Yesterday, Amazon Web Services had a significant outage. All types of services were affected, and no one was immune. Banks, airlines, Roku, Fortnite, etc., are all seeing impacts. Even in some cases, your smart plugs may not have worked as expected. So what caused this and why? Amazon is attributing the outage to what seems to be a DNS issue, according to this running timeline at CNN. You can use the timeline to get caught up on the blackout and the sequence of events as they have occurred so far.
Amazon is a significant part of keeping businesses moving across the world, as are our other popular large-scale cloud providers, Microsoft, Google, and Oracle. Enterprises use these services to run their operations, allowing them to rent services as needed to deliver products and services, making the need for in-house server rooms and IT teams obsolete. The drawbacks are few, but those few can be very impactful as we’re seeing today. You have to trust the cloud providers’ infrastructure, and when something does go wrong, there’s an understanding that business owners are hands-off and dependent upon the cloud provider to bring services back online.
We rarely hear of cloud-provider outages from the big four; these providers usually have full redundancy at every turn and redundancy for the redundancy. So, most minor issues the end consumer never sees an impact. However, when you have an event like today, the effect is significant and often brings services people depend on for daily functioning to a halt, such as banking.
Are four major cloud providers enough to handle the world’s business needs, or do these outages highlight a need for more? It would seem that we need to highlight the need for more providers. Cyber attacks are becoming larger and more common, and thus far, it’s usually a single provider having downtime. Thankfully, we’ve yet to experience a multi-cloud provider outage at the same time. The AWS outage was enough to cripple both businesses and consumers’ basic needs.
The model will continue, the cloud, as we know it, will continue to grow, and companies will continue to invest in it.

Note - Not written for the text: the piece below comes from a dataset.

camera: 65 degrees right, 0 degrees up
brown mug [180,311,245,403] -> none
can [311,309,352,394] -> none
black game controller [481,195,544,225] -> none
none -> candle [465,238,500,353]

It still comes back to putting all of your eggs in one basket, as we saw with the AWS outage. If a company puts all its critical infrastructure with a single cloud provider in a single region, an issue in that region takes the entire system down. This is what companies saw with AWS and would see using similar logic with other providers as well. This isn’t a singular provider problem.
So what are some solutions to the problem? Mostly, the things companies don’t like to do are spending money and, on a small scale, maintaining replicas of critical infrastructure that are hot spares. Maintain those in a different region or cloud provider, or, if capacity exists, internally. A simple DNS change could restore critical services. That move often doubles the budget and the upkeep, so it becomes something companies usually do not do. There was a time, a decade or so ago, when we would never have thought of outsourcing critical business functions to third parties; now it’s commonplace.

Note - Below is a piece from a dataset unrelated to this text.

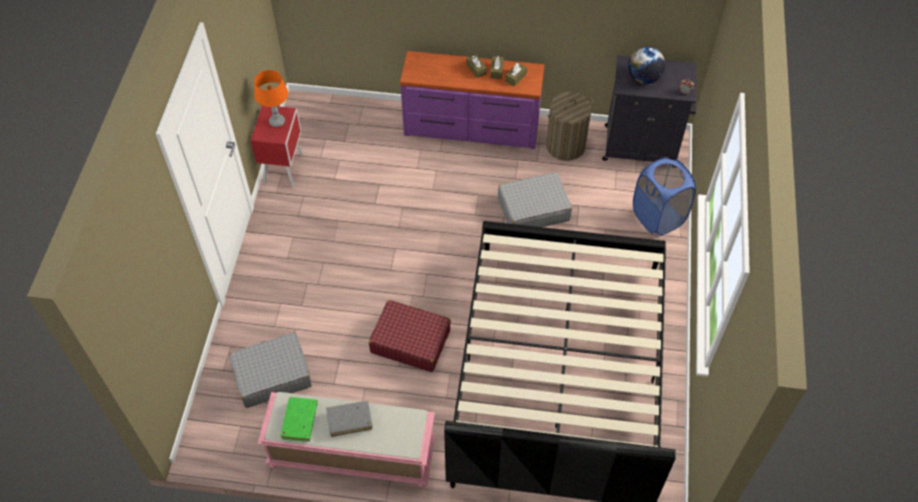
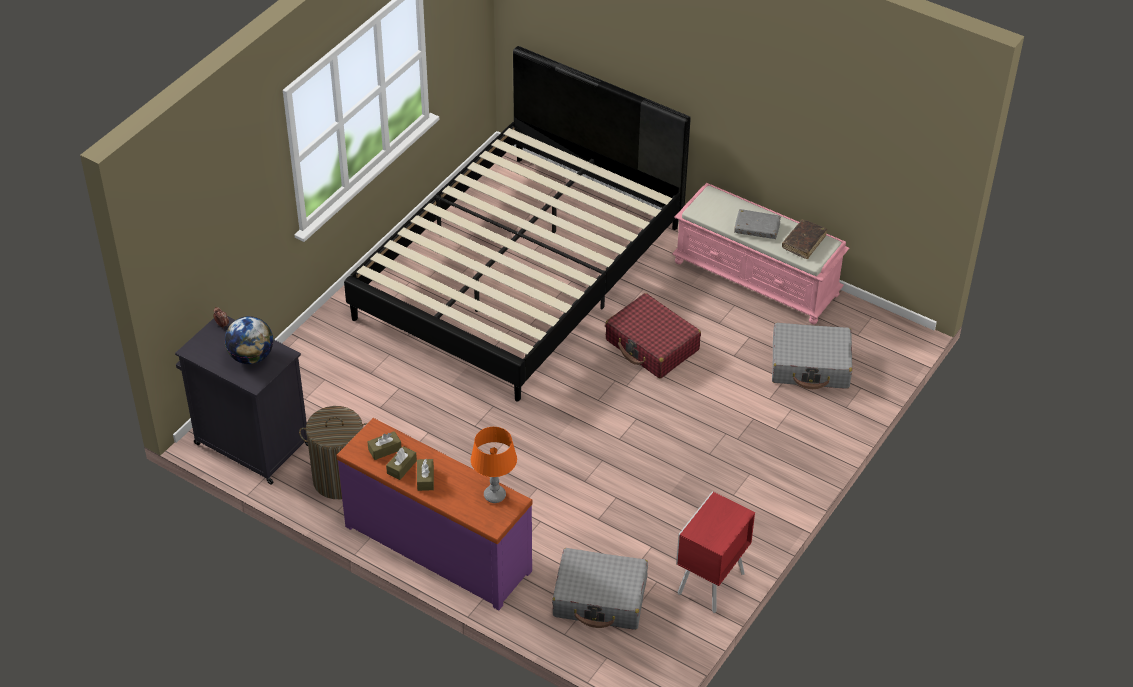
camera: 155 degrees left, 10 degrees down
orange table lamp [254,70,288,127] -> orange table lamp moved to [471,427,517,503]
green book [280,397,318,442] -> brown book [782,220,827,259]
grey suitcase [498,172,572,227] -> grey suitcase moved to [552,548,648,630]
blue laundry basket [633,157,696,236] -> none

So, who builds these needed cloud provider options? It’s not for the faint of heart; creating a true cloud with genuine redundancy and replication is very expensive and requires a high amount of technical knowledge. Maybe keeping critical infrastructure housed at a private provider as a hot spare is a good idea; in most cases, these options are more cost-effective than public cloud.
What will we learn? If I were to guess, many companies are evaluating their disaster recovery plans and any hosting plans that were impacted by the outage. Of course, the financial teams are scurrying to figure out how to handle the lost revenue and response times. Fallout will be behind the scenes, not something we will learn about or report.